▸ **EXERCISE AIM**: Return every line below in which "changes" appears.

────

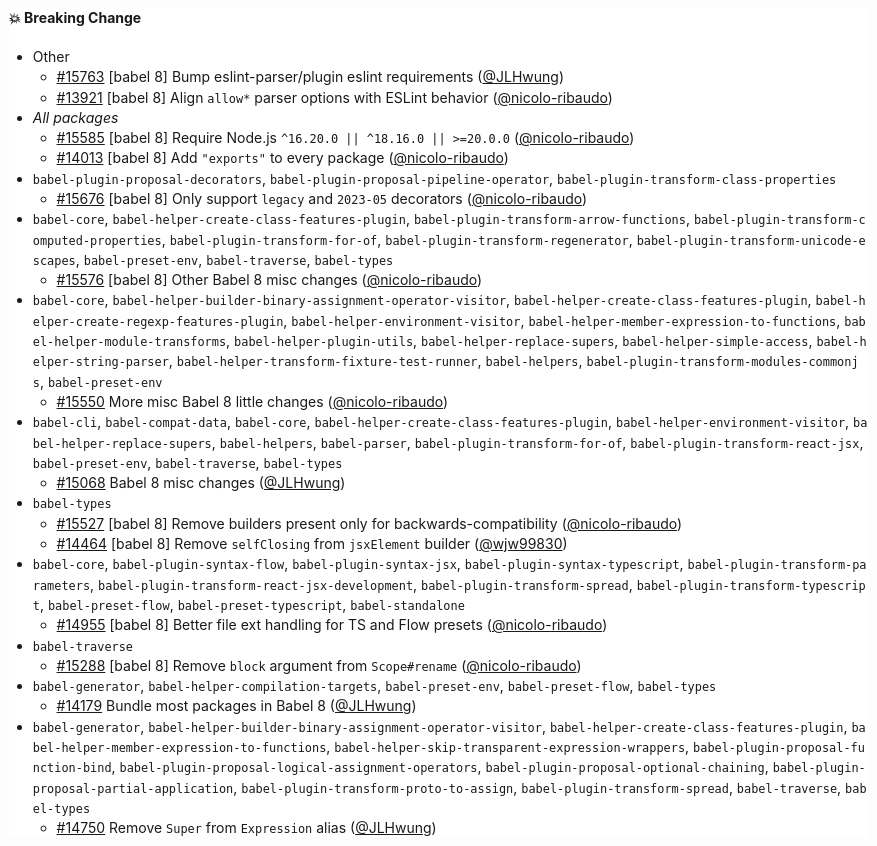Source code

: #### :boom: Breaking Change
* Other
  * [#15763](https://github.com/babel/babel/pull/15763) [babel 8] Bump eslint-parser/plugin eslint requirements ([@JLHwung](https://github.com/JLHwung))
  * [#13921](https://github.com/babel/babel/pull/13921) [babel 8] Align `allow*` parser options with ESLint behavior ([@nicolo-ribaudo](https://github.com/nicolo-ribaudo))
* _All packages_
  * [#15585](https://github.com/babel/babel/pull/15585) [babel 8] Require Node.js `^16.20.0 || ^18.16.0 || >=20.0.0` ([@nicolo-ribaudo](https://github.com/nicolo-ribaudo))
  * [#14013](https://github.com/babel/babel/pull/14013) [babel 8] Add `"exports"` to every package ([@nicolo-ribaudo](https://github.com/nicolo-ribaudo))
* `babel-plugin-proposal-decorators`, `babel-plugin-proposal-pipeline-operator`, `babel-plugin-transform-class-properties`
  * [#15676](https://github.com/babel/babel/pull/15676) [babel 8] Only support `legacy` and `2023-05` decorators ([@nicolo-ribaudo](https://github.com/nicolo-ribaudo))
* `babel-core`, `babel-helper-create-class-features-plugin`, `babel-plugin-transform-arrow-functions`, `babel-plugin-transform-computed-properties`, `babel-plugin-transform-for-of`, `babel-plugin-transform-regenerator`, `babel-plugin-transform-unicode-escapes`, `babel-preset-env`, `babel-traverse`, `babel-types`
  * [#15576](https://github.com/babel/babel/pull/15576) [babel 8] Other Babel 8 misc changes ([@nicolo-ribaudo](https://github.com/nicolo-ribaudo))
* `babel-core`, `babel-helper-builder-binary-assignment-operator-visitor`, `babel-helper-create-class-features-plugin`, `babel-helper-create-regexp-features-plugin`, `babel-helper-environment-visitor`, `babel-helper-member-expression-to-functions`, `babel-helper-module-transforms`, `babel-helper-plugin-utils`, `babel-helper-replace-supers`, `babel-helper-simple-access`, `babel-helper-string-parser`, `babel-helper-transform-fixture-test-runner`, `babel-helpers`, `babel-plugin-transform-modules-commonjs`, `babel-preset-env`
  * [#15550](https://github.com/babel/babel/pull/15550) More misc Babel 8 little changes ([@nicolo-ribaudo](https://github.com/nicolo-ribaudo))
* `babel-cli`, `babel-compat-data`, `babel-core`, `babel-helper-create-class-features-plugin`, `babel-helper-environment-visitor`, `babel-helper-replace-supers`, `babel-helpers`, `babel-parser`, `babel-plugin-transform-for-of`, `babel-plugin-transform-react-jsx`, `babel-preset-env`, `babel-traverse`, `babel-types`
  * [#15068](https://github.com/babel/babel/pull/15068) Babel 8 misc changes ([@JLHwung](https://github.com/JLHwung))
* `babel-types`
  * [#15527](https://github.com/babel/babel/pull/15527) [babel 8] Remove builders present only for backwards-compatibility ([@nicolo-ribaudo](https://github.com/nicolo-ribaudo))
  * [#14464](https://github.com/babel/babel/pull/14464) [babel 8] Remove `selfClosing` from `jsxElement` builder ([@wjw99830](https://github.com/wjw99830))
* `babel-core`, `babel-plugin-syntax-flow`, `babel-plugin-syntax-jsx`, `babel-plugin-syntax-typescript`, `babel-plugin-transform-parameters`, `babel-plugin-transform-react-jsx-development`, `babel-plugin-transform-spread`, `babel-plugin-transform-typescript`, `babel-preset-flow`, `babel-preset-typescript`, `babel-standalone`
  * [#14955](https://github.com/babel/babel/pull/14955) [babel 8] Better file ext handling for TS and Flow presets ([@nicolo-ribaudo](https://github.com/nicolo-ribaudo))
* `babel-traverse`
  * [#15288](https://github.com/babel/babel/pull/15288) [babel 8] Remove `block` argument from `Scope#rename` ([@nicolo-ribaudo](https://github.com/nicolo-ribaudo))
* `babel-generator`, `babel-helper-compilation-targets`, `babel-preset-env`, `babel-preset-flow`, `babel-types`
  * [#14179](https://github.com/babel/babel/pull/14179) Bundle most packages in Babel 8 ([@JLHwung](https://github.com/JLHwung))
* `babel-generator`, `babel-helper-builder-binary-assignment-operator-visitor`, `babel-helper-create-class-features-plugin`, `babel-helper-member-expression-to-functions`, `babel-helper-skip-transparent-expression-wrappers`, `babel-plugin-proposal-function-bind`, `babel-plugin-proposal-logical-assignment-operators`, `babel-plugin-proposal-optional-chaining`, `babel-plugin-proposal-partial-application`, `babel-plugin-transform-proto-to-assign`, `babel-plugin-transform-spread`, `babel-traverse`, `babel-types`
  * [#14750](https://github.com/babel/babel/pull/14750) Remove `Super` from `Expression` alias ([@JLHwung](https://github.com/JLHwung))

────

▸ **SOLUTION TO THE EXERCISE**:
  * [#15576](https://github.com/babel/babel/pull/15576) [babel 8] Other Babel 8 misc changes ([@nicolo-ribaudo](https://github.com/nicolo-ribaudo))
  * [#15550](https://github.com/babel/babel/pull/15550) More misc Babel 8 little changes ([@nicolo-ribaudo](https://github.com/nicolo-ribaudo))
  * [#15068](https://github.com/babel/babel/pull/15068) Babel 8 misc changes ([@JLHwung](https://github.com/JLHwung))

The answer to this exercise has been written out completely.